Hukum taqlid dalam bidang aqidah

Para ulama berbeda pendapat dalam menyikapi taqlid pada bidang aqidah. Imam al-Sanusi dalam Umm al-Barahin menjelaskan, tidak memadai taqlid dalam bidang aqidah. Imam al-Sanusi menisbahkan pendapat ini kepada jumhur ahli ilmu seperti Imam al-Asy’ari, Qadhi Abu Bakar al-Baqilaaniy dan Imam al-Haramain. Bahkan menurut hikayah Ibnu al-Qushaar, ini juga merupakan pendapat Imam Malik. Namun pendapat ini terbelah lagi kepada beberapa pendapat. Sebagian mereka berpendapat muqallid ini tetap dihukum mukmin, namun berbuat maksiat dengan sebab meninggalkan nadhar yang shahih. Sebagian yang lain berpendapat muqallid pada bidang aqidah adalah mukmin dan tidak berlaku maksiat kecuali dia adalah ahli nadhar.

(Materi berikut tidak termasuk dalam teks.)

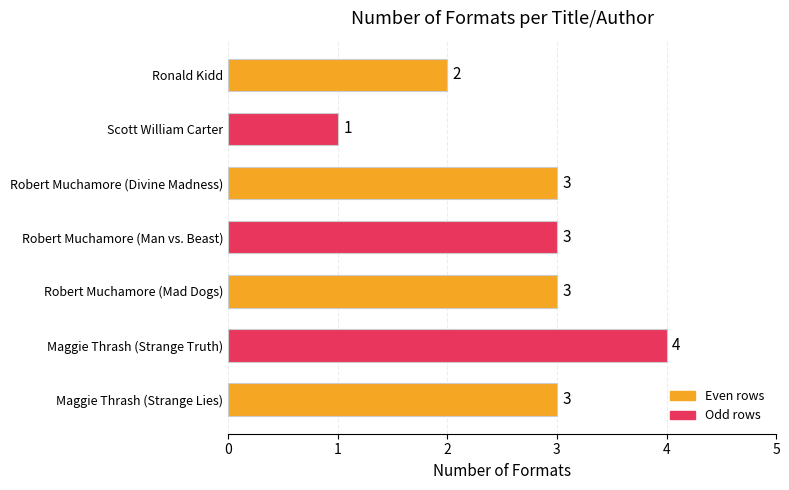

Reading bottom to top, list all the values displayed in this chart.

Maggie Thrash (Strange Lies)=3	Maggie Thrash (Strange Truth)=4	Robert Muchamore (Mad Dogs)=3	Robert Muchamore (Man vs. Beast)=3	Robert Muchamore (Divine Madness)=3	Scott William Carter=1	Ronald Kidd=2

Sebagian yang lain lagi mengatakan, muqallid bukan mukmin sama sekali. (Hasyiah al-Dusuqi ‘ala Umm al-Baraahiin: 54-55).

Syeikh al-Dusuqi dalam mengomentari penjelasan Imam al-Sanusi dalam Umm al-Barahin di atas menyimpulkan ada tiga pendapat terkait taqlid, yaitu:

1.   Ma’rifah (mengenal tidak dengan cara taqlid) pada ‘aqidah adalah wajib atas setiap orang, dengan makna kewajiban hukum furu’ (kewajiban yang konsekwensinya hanya berdosa), bukan kewajiban ushul (konsekwinsinya bisa mengakibatkan seseorang menjadi kafir). Apabila seseorang bertaqlid dalam bidang ‘aqidah, baik seseorang itu ahli nadhar atau bukan, maka dia mukmin yang berbuat maksiat.

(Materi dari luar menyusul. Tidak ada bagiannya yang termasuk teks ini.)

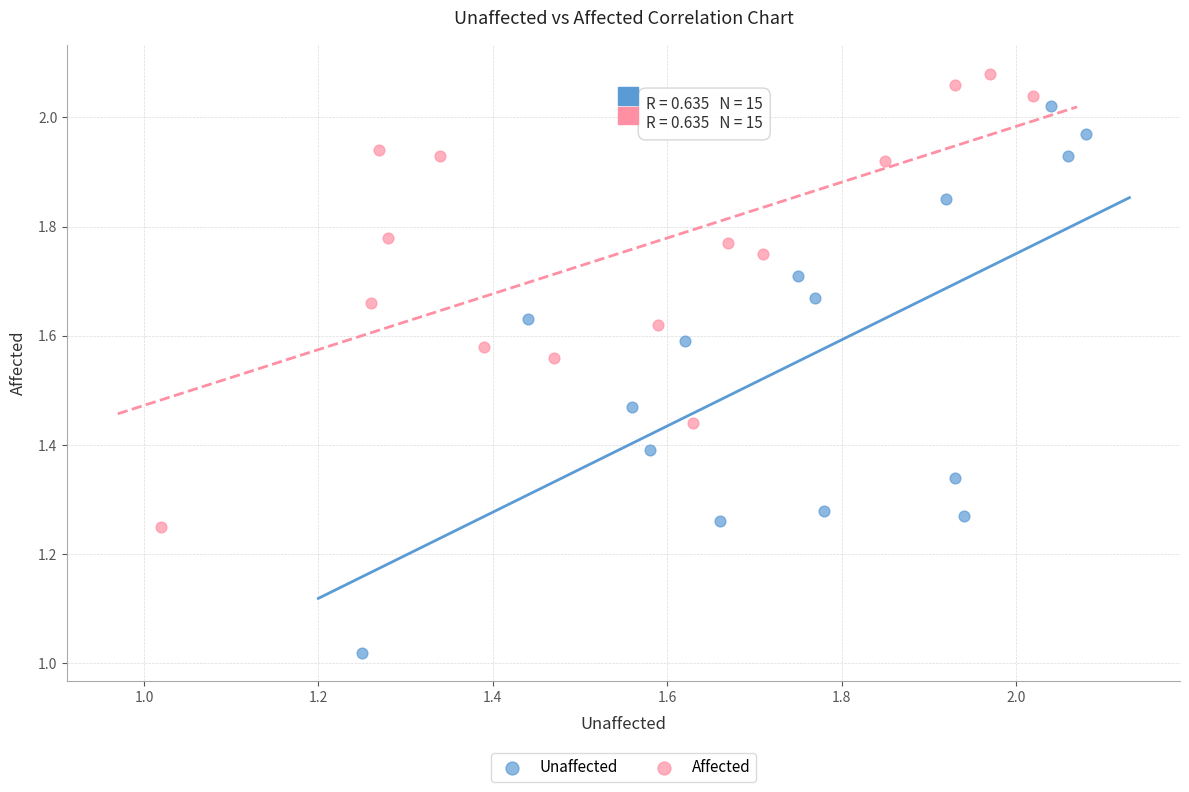

Which series contains the highest Y value?

Affected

2.   Jika seseorang merupakan ahli nadhar, maka hukum ma’rifah pada aqidah tanpa taqlid atasnya adalah wajib dengan makna kewajiban furu’. Sehingga apabila bertaqlid, orang ini dihukum sebagai mukmin berbuat maksiat. Adapun apabila bukan ahli nadhar, maka atasnya tidak ada kewajiban ma’rifah aqidah tanpa taqlid

3.   Kewajiban ma’rifah pada ‘aqidah adalah wajib dengan makna kewajiban ushul. Sehingga seseorang yang taqlid dalam bidang aqidah dapat dihukum kafir.

Kemudian al-Dusuqi menjelaskan, Imam al-Sanusi dalam kitab beliau, al-Kubraa menguatkan pendapat pertama, yaitu ma’rifah tanpa taqlid pada aqidah adalah wajib dengan makna kewajiban furu’, baik seseroang itu ahli nadhar atau bukan. Namun menurut al-Dusuqi pendapat ini tidak dapat diterima. Yang benar adalah pendapat kedua, yaitu kewajiban ma’rifah pada aqidah tanpa taqlid hanya berlaku atas seseorang yang ahli nadhar. Selanjutnya al-Dusuqi menjelaskan, pendapat pertama di atas dibangun atas dasar jawaz (boleh) taklif bii maa laa yutha’ (boleh taklif dengan sesuatu yang tidak disanggupi) atau dibangun atas dasar bahwa setiap mukallaf dapat dipastikan mampu dengan dalil ijmali. (Hasyiah al-Dusuqi ‘ala Umm al-Baraahiin: 54).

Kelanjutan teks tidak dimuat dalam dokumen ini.